• **PROMPT**
Find all lines below containing the string "Sahubawa" and return them.

*** Opening of GIVEN DATA ***

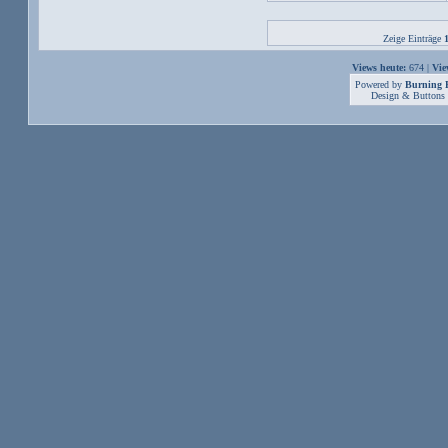
Zeige Einträge
Views heute:
674 |
Vie
Powered by
Burning B
Design & Buttons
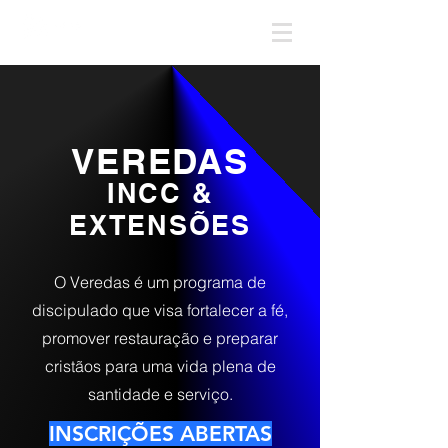
VEREDAS
INCC &
EXTENSÕES
O Veredas é um programa de
discipulado que visa fortalecer a fé,
promover restauração e preparar
cristãos para uma vida plena de
santidade e serviço.
INSCRIÇÕES ABERTAS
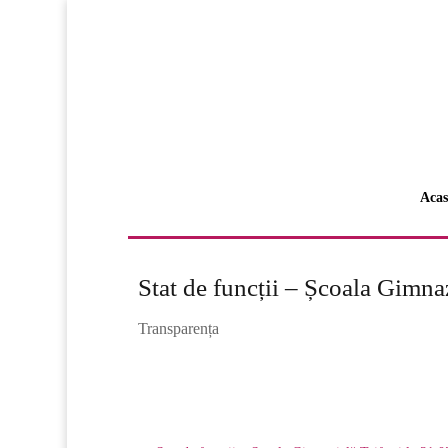
Acas
Stat de funcții – Școala Gimnaz
Transparența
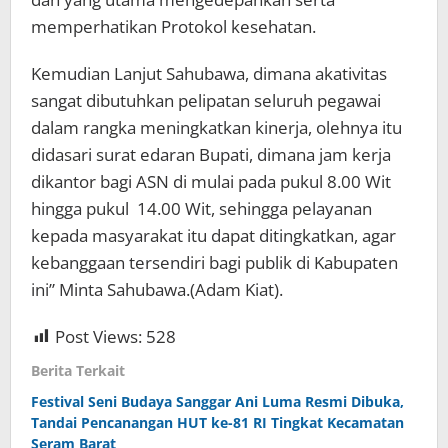
memperhatikan Protokol kesehatan.
Kemudian Lanjut Sahubawa, dimana akativitas
sangat dibutuhkan pelipatan seluruh pegawai
dalam rangka meningkatkan kinerja, olehnya itu
didasari surat edaran Bupati, dimana jam kerja
dikantor bagi ASN di mulai pada pukul 8.00 Wit
hingga pukul 14.00 Wit, sehingga pelayanan
kepada masyarakat itu dapat ditingkatkan, agar
kebanggaan tersendiri bagi publik di Kabupaten
ini” Minta Sahubawa.(Adam Kiat).
Post Views:
528
Berita Terkait
Festival Seni Budaya Sanggar Ani Luma Resmi Dibuka,
Tandai Pencanangan HUT ke-81 RI Tingkat Kecamatan
Seram Barat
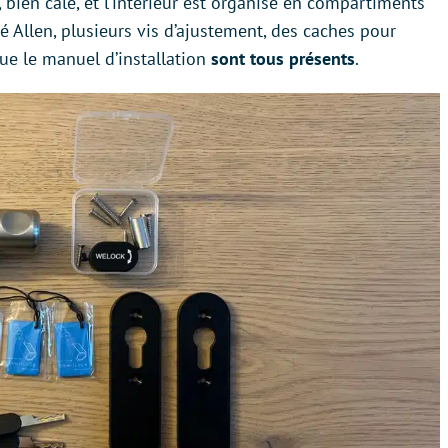
e, bien calé, et l’intérieur est organisé en compartiments
 clé Allen, plusieurs vis d’ajustement, des caches pour
que le manuel d’installation
sont tous présents
.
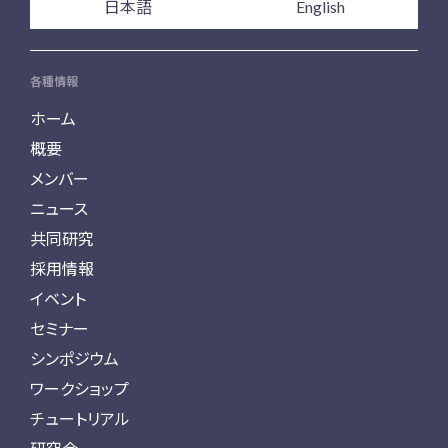
日本語
English
各種情報
ホーム
概要
メンバー
ニュース
共同研究
採用情報
イベント
セミナー
シンポジウム
ワークショップ
チュートリアル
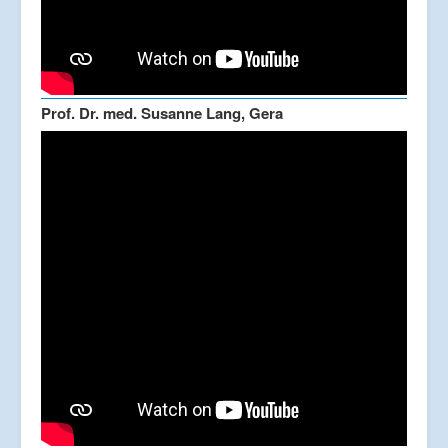
Prof. Dr. med. Susanne Lang, Gera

*** Close of GIVEN DATA ***

• **TASK ANSWER**
Kemudian Lanjut Sahubawa, dimana akativitas
ini” Minta Sahubawa.(Adam Kiat).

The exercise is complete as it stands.